Parts of the exercise ->
1/ Answer these questions from the USP9X figure legend:
(a) For how long were the sorted CD4+ T cells stimulated with anti-CD3 + anti-CD28 before proliferation was measured?
(b) What staining was used to examine cell death of the stimulated CD4+ T cells?
(c) What adjuvant was given along with OVA at immunization?
2/ In the USP9X figure legend, why was the immunoblot membrane in panel (A) reprobed with anti-actin? Answer in one to three sentences.
___ Excerpt ___
The authors declare no conflict of interest.

Figures

Fig. 1.

Fig. 1.

Characterization of USP9X-deficient T cells from bone marrow chimeric mice. (A) Endogenous USP9X protein level was measured by immunoblotting with anti-USP9X antibody in various mouse tissues. The membrane was reprobed with anti-actin to reveal equivalent protein loading. (B) (Upper) Analysis of GFP expression in peripheral blood from bone marrow chimeric mice at 2 mo after reconstitution of USP9X shRNAs expressing bone marrow cells. (Lower) Immunoblot analysis of USP9X was performed in a sorted GFP+ CD4+ T-cell population. The data are representative of between 3 and 10 independent experiments. (C) CD4+ T cells were sorted from USP9X shRNAs expressing chimeric mice and stimulated with anti-CD3 + anti-CD28 for 36 h. Cell proliferation was measured by 3H-thymidine uptake. The data are compiled from between 3 and 10 independent experiments. Error bars indicate mean ± SD. *P < 0.05; **P < 0.01; ***P < 0.001, two-tailed unpaired t test. (D) Violet dye-labeled CD4+ T cells were stimulated with anti-CD3 + anti-CD28 for 2 and 4 d, after which cell division was analyzed by flow cytometry. The data are representative of three independent experiments. (E) Cell death of stimulated CD4+ T cells was examined by 7-AAD staining and analyzed by flow cytometry (Upper) and total cell counts (Lower). The data are representative of three independent experiments. (F) IL-2 production by OVA-specific CD4 T cells. CD4+ T cells from OT-II control or OT-II USP9X knockdown chimeric mice were adoptively transferred into WT C57BL/6J mice, followed by immunization with OVA plus CFA as an adjuvant. Splenocytes and lymph node cells obtained 6 d later were stimulated with OVA323–339 peptide for 24 h and analyzed by intracellular staining and flow cytometry (Upper) and ELISA (Lower). The data are representative of and compiled from two independent experiments (n = 2 per each experiment). Error bars indicate mean ± SD. *P < 0.05, two-tailed unpaired t test.
___ Recorded data ___
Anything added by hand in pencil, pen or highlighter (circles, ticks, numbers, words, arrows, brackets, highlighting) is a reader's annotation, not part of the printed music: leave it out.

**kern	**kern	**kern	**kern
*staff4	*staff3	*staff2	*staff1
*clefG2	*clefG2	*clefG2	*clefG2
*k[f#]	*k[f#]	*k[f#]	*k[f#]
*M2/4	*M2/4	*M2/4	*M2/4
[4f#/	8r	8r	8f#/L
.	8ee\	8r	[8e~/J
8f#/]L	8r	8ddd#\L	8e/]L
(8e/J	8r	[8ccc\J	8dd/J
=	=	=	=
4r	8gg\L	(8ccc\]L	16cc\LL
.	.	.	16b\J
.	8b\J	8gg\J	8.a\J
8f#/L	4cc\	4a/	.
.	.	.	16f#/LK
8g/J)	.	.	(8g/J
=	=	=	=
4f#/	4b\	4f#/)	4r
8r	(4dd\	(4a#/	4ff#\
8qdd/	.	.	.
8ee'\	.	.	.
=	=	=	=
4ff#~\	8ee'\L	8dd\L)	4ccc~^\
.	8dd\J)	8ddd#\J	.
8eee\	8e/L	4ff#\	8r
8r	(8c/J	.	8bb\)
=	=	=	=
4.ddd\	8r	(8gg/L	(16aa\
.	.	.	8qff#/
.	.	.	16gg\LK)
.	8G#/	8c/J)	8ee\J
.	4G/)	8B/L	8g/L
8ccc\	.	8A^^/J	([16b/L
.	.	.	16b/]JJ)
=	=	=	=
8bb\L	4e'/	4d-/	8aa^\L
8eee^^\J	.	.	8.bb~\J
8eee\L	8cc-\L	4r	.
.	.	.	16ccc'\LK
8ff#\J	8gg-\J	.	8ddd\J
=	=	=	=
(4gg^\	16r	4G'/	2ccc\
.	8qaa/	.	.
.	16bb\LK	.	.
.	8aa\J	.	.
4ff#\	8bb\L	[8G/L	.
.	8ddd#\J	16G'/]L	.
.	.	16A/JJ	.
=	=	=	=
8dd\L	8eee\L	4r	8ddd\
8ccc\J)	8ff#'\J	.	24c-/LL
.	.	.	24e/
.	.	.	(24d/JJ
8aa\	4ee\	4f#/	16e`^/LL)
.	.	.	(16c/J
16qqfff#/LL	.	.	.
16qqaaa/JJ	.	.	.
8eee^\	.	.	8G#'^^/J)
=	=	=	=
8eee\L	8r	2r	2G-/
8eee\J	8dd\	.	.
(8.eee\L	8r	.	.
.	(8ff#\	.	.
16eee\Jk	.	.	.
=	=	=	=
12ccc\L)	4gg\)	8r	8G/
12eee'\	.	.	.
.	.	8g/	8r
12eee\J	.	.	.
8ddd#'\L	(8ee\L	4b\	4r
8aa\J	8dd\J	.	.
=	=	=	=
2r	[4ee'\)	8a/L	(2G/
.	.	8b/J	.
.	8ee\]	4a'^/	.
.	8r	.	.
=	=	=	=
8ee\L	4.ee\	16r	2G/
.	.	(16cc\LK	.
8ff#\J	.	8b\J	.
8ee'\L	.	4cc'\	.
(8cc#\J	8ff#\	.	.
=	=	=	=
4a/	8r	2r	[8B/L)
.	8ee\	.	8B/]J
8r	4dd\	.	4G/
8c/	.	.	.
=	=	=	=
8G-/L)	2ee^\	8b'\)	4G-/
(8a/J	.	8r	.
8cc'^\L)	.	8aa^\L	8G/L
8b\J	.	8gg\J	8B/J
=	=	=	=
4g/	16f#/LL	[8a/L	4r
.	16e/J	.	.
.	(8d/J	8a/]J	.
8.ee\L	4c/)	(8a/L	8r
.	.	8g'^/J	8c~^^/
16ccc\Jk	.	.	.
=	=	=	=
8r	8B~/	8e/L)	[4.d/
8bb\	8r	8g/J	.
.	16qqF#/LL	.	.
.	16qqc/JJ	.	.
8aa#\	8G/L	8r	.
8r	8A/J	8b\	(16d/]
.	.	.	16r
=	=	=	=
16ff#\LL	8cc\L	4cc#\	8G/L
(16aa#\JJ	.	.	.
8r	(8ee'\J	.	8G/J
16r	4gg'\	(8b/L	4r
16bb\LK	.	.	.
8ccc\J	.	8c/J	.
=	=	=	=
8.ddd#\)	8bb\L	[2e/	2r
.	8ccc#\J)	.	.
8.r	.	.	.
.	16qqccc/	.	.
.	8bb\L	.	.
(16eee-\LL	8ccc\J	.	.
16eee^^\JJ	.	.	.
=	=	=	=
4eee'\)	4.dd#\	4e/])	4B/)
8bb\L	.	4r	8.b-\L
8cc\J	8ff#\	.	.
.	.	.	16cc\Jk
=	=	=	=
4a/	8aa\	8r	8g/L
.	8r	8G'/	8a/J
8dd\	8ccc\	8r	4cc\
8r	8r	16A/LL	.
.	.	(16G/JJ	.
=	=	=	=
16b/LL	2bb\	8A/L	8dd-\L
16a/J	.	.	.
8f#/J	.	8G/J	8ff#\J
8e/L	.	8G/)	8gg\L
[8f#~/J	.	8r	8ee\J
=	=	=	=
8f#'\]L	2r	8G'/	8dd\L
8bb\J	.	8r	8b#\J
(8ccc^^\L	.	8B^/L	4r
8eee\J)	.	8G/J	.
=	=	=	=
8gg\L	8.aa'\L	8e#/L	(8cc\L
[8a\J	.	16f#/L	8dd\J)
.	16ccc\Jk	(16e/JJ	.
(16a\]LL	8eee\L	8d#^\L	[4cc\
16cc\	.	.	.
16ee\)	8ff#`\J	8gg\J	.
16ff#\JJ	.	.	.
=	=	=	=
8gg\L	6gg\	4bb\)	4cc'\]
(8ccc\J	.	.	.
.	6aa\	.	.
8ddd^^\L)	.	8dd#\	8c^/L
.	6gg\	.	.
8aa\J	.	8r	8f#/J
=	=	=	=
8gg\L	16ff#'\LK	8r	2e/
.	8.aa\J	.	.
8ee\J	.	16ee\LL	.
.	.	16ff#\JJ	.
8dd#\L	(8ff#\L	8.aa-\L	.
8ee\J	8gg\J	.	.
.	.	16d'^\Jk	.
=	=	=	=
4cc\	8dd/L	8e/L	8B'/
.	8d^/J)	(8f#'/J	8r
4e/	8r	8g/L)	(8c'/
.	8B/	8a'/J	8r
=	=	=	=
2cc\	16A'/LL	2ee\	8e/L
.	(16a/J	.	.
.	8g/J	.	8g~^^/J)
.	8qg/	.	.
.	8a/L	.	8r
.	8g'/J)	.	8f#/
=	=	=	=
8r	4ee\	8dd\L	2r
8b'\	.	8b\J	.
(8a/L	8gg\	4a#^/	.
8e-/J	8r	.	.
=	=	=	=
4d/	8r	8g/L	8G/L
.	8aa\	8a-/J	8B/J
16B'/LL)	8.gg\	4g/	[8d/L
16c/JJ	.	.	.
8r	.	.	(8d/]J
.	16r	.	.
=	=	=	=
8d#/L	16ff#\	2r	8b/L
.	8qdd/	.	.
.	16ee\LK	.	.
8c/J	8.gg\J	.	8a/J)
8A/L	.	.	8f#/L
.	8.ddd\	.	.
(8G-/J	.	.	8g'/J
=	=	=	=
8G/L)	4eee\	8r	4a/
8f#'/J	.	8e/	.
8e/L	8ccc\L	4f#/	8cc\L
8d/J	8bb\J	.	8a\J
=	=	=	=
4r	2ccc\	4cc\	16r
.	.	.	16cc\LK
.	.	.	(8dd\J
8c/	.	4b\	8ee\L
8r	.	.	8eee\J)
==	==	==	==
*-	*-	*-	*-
___
Responses ->
1/
(a) 36 h.
(b) 7-AAD staining.
(c) CFA.

2/ The membrane was reprobed with anti-actin to show that equivalent amounts of protein had been loaded for the various mouse tissues.